▶ **Prompt**
Each line from the one that includes "03-3257-5678" to the last line of the data below should be set down exactly; no other lines are wanted.

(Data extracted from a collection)
-------------------------

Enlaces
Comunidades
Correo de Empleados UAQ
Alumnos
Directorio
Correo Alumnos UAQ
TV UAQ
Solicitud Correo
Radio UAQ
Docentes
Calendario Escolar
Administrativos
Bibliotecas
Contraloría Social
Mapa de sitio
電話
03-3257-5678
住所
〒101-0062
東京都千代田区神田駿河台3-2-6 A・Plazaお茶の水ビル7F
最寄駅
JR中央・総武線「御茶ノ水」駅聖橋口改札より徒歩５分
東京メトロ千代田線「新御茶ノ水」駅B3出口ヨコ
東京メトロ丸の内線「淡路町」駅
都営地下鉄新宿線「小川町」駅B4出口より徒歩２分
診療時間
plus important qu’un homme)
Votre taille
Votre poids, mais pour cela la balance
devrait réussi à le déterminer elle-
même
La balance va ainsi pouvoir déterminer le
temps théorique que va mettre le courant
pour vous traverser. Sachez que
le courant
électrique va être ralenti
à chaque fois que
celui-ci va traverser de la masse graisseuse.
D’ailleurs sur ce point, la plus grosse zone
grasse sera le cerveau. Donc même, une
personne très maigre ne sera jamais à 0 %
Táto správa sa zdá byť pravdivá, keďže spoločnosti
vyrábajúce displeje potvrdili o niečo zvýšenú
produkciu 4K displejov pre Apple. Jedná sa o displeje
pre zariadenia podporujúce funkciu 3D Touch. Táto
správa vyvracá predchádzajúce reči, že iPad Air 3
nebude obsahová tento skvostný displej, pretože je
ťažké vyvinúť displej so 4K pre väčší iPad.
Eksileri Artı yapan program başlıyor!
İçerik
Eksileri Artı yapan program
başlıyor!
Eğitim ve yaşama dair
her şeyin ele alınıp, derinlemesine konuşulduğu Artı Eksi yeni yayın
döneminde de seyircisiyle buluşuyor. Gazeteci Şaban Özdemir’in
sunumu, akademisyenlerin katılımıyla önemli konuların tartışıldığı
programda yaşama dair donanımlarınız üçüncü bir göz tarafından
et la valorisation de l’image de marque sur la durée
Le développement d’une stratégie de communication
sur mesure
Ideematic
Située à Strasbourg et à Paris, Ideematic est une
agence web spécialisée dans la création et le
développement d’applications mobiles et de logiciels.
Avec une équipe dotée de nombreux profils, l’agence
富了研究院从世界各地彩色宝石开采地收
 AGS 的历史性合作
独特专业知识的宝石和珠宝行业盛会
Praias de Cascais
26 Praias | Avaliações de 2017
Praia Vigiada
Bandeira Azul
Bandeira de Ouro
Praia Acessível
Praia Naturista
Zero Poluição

-------------------------

▶ **Result for this task**
03-3257-5678
住所
〒101-0062
東京都千代田区神田駿河台3-2-6 A・Plazaお茶の水ビル7F
最寄駅
JR中央・総武線「御茶ノ水」駅聖橋口改札より徒歩５分
東京メトロ千代田線「新御茶ノ水」駅B3出口ヨコ
東京メトロ丸の内線「淡路町」駅
都営地下鉄新宿線「小川町」駅B4出口より徒歩２分
診療時間
plus important qu’un homme)
Votre taille
Votre poids, mais pour cela la balance
devrait réussi à le déterminer elle-
même
La balance va ainsi pouvoir déterminer le
temps théorique que va mettre le courant
pour vous traverser. Sachez que
le courant
électrique va être ralenti
à chaque fois que
celui-ci va traverser de la masse graisseuse.
D’ailleurs sur ce point, la plus grosse zone
grasse sera le cerveau. Donc même, une
personne très maigre ne sera jamais à 0 %
Táto správa sa zdá byť pravdivá, keďže spoločnosti
vyrábajúce displeje potvrdili o niečo zvýšenú
produkciu 4K displejov pre Apple. Jedná sa o displeje
pre zariadenia podporujúce funkciu 3D Touch. Táto
správa vyvracá predchádzajúce reči, že iPad Air 3
nebude obsahová tento skvostný displej, pretože je
ťažké vyvinúť displej so 4K pre väčší iPad.
Eksileri Artı yapan program başlıyor!
İçerik
Eksileri Artı yapan program
başlıyor!
Eğitim ve yaşama dair
her şeyin ele alınıp, derinlemesine konuşulduğu Artı Eksi yeni yayın
döneminde de seyircisiyle buluşuyor. Gazeteci Şaban Özdemir’in
sunumu, akademisyenlerin katılımıyla önemli konuların tartışıldığı
programda yaşama dair donanımlarınız üçüncü bir göz tarafından
et la valorisation de l’image de marque sur la durée
Le développement d’une stratégie de communication
sur mesure
Ideematic
Située à Strasbourg et à Paris, Ideematic est une
agence web spécialisée dans la création et le
développement d’applications mobiles et de logiciels.
Avec une équipe dotée de nombreux profils, l’agence
富了研究院从世界各地彩色宝石开采地收
 AGS 的历史性合作
独特专业知识的宝石和珠宝行业盛会
Praias de Cascais
26 Praias | Avaliações de 2017
Praia Vigiada
Bandeira Azul
Bandeira de Ouro
Praia Acessível
Praia Naturista
Zero Poluição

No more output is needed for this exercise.